Estrai dall'elenco qui sotto tutte le righe in cui compare la parola "meter".

_ _ _

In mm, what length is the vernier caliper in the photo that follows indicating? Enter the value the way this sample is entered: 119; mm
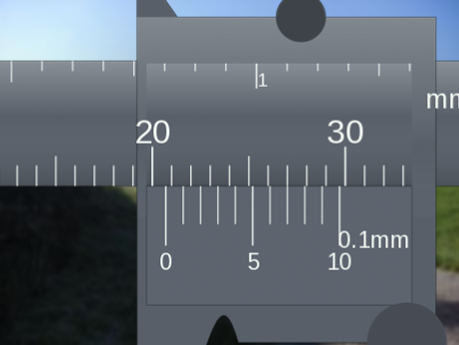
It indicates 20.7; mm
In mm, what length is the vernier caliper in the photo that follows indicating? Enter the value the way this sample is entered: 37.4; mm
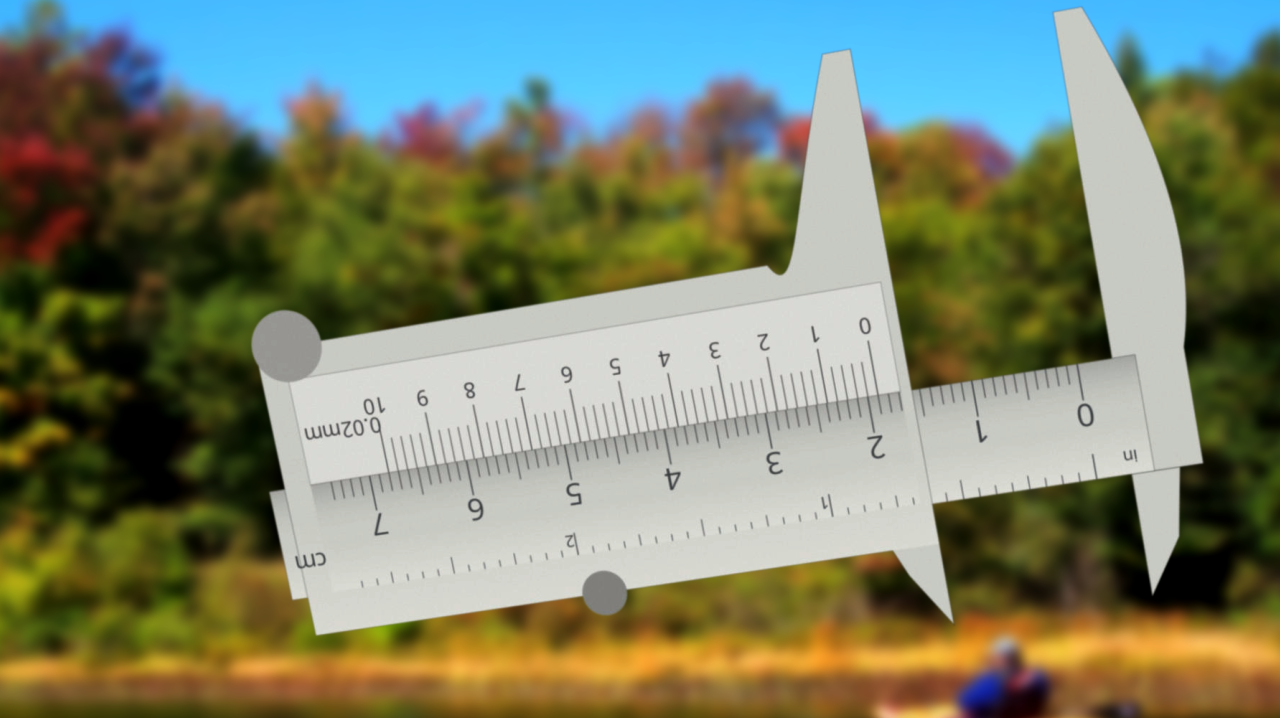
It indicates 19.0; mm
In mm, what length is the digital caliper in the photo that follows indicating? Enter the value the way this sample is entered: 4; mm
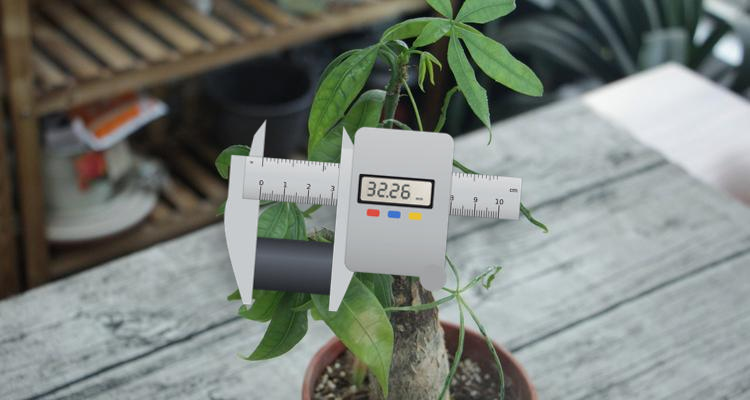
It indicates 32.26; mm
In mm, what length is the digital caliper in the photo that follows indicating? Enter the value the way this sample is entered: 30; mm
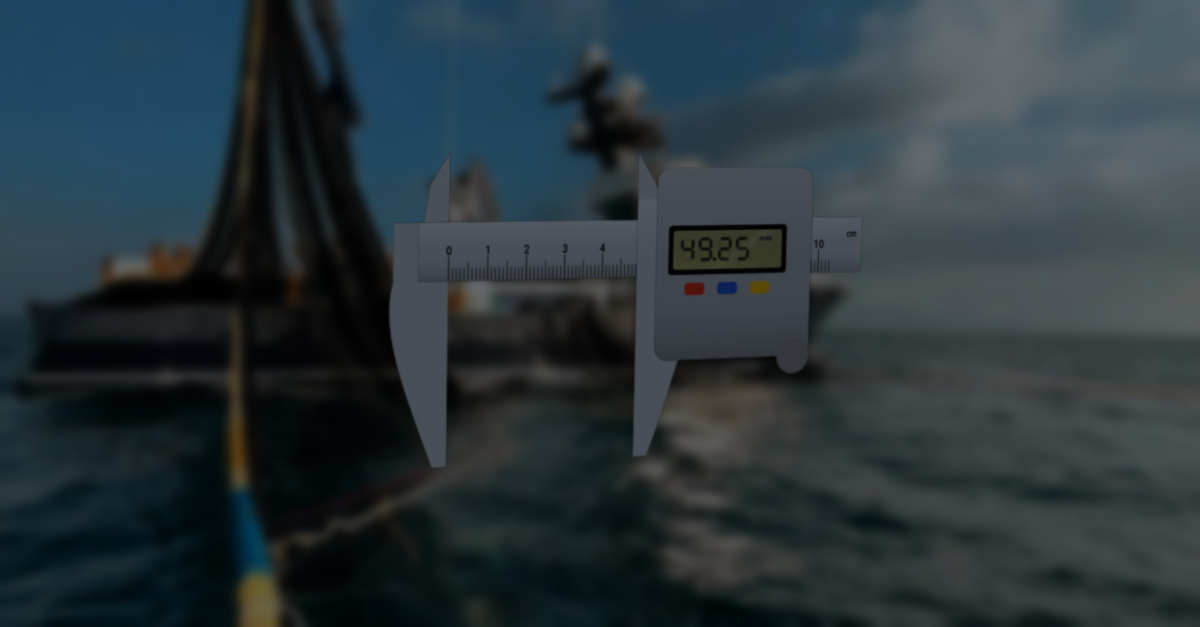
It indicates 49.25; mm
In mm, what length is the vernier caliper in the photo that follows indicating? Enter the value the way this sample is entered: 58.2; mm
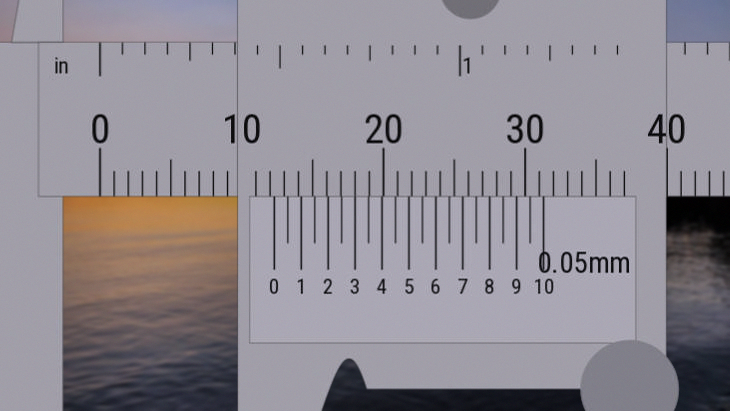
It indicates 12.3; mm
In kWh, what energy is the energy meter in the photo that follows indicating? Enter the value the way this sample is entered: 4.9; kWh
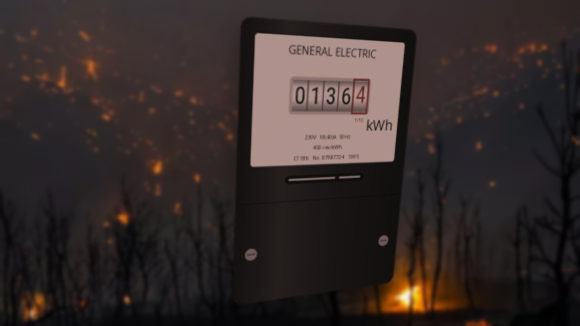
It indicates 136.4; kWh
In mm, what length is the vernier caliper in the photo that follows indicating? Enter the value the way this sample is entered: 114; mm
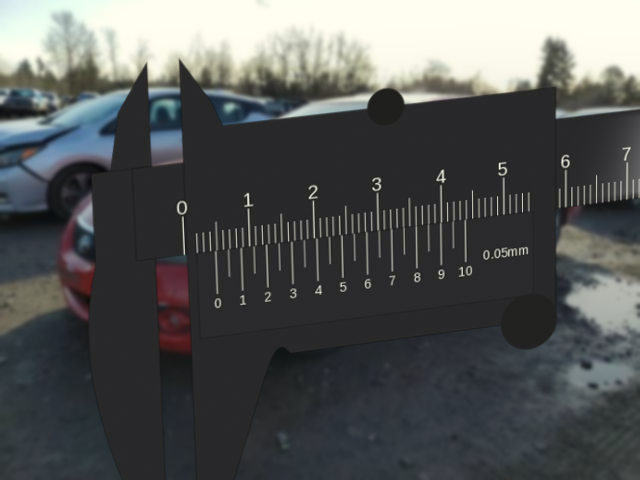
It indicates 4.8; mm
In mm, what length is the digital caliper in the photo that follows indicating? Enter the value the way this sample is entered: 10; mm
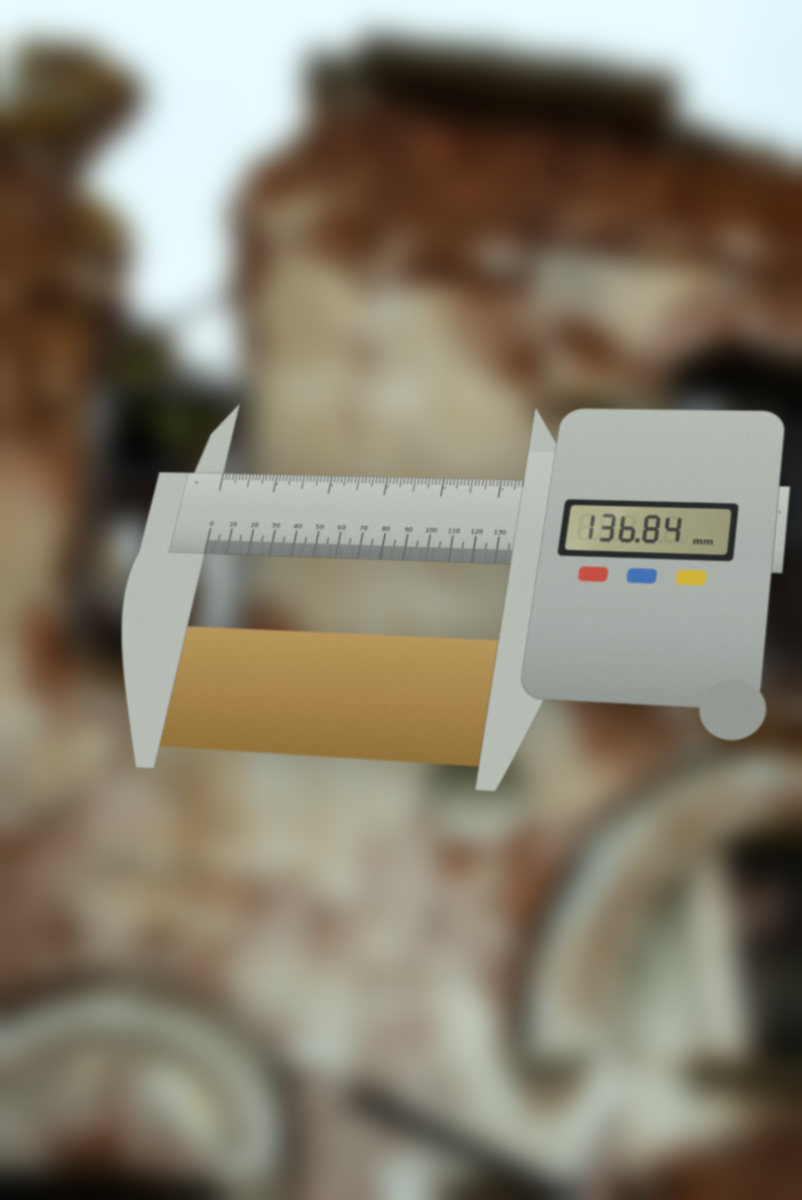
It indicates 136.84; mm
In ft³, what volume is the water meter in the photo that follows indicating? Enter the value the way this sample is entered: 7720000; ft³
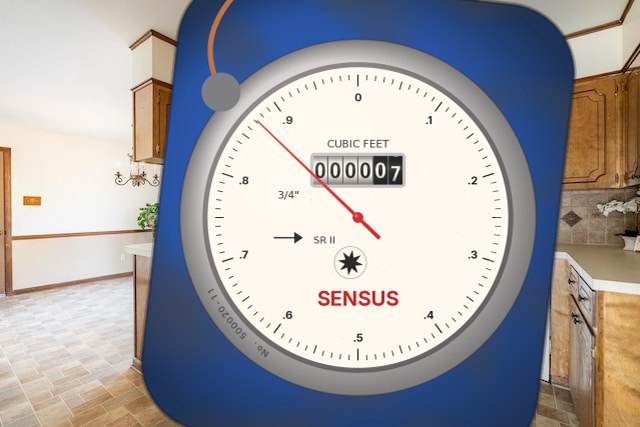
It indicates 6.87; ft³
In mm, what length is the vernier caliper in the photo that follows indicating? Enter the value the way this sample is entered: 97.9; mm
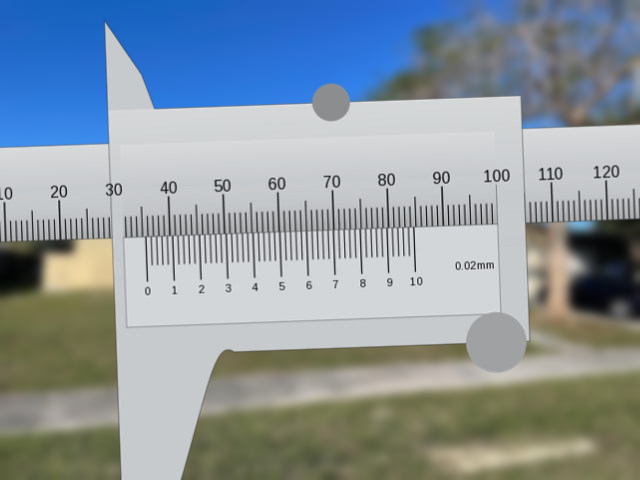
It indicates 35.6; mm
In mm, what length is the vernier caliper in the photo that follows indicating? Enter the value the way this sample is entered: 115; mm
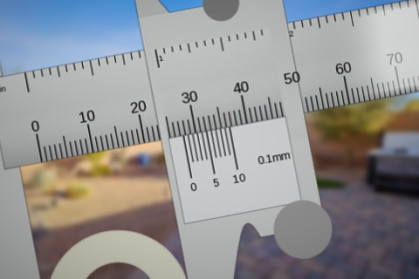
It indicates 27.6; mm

_ _ _

SOLUZIONE DEL COMPITO:
In kWh, what energy is the energy meter in the photo that follows indicating? Enter the value the way this sample is entered: 4.9; kWh
In ft³, what volume is the water meter in the photo that follows indicating? Enter the value the way this sample is entered: 7720000; ft³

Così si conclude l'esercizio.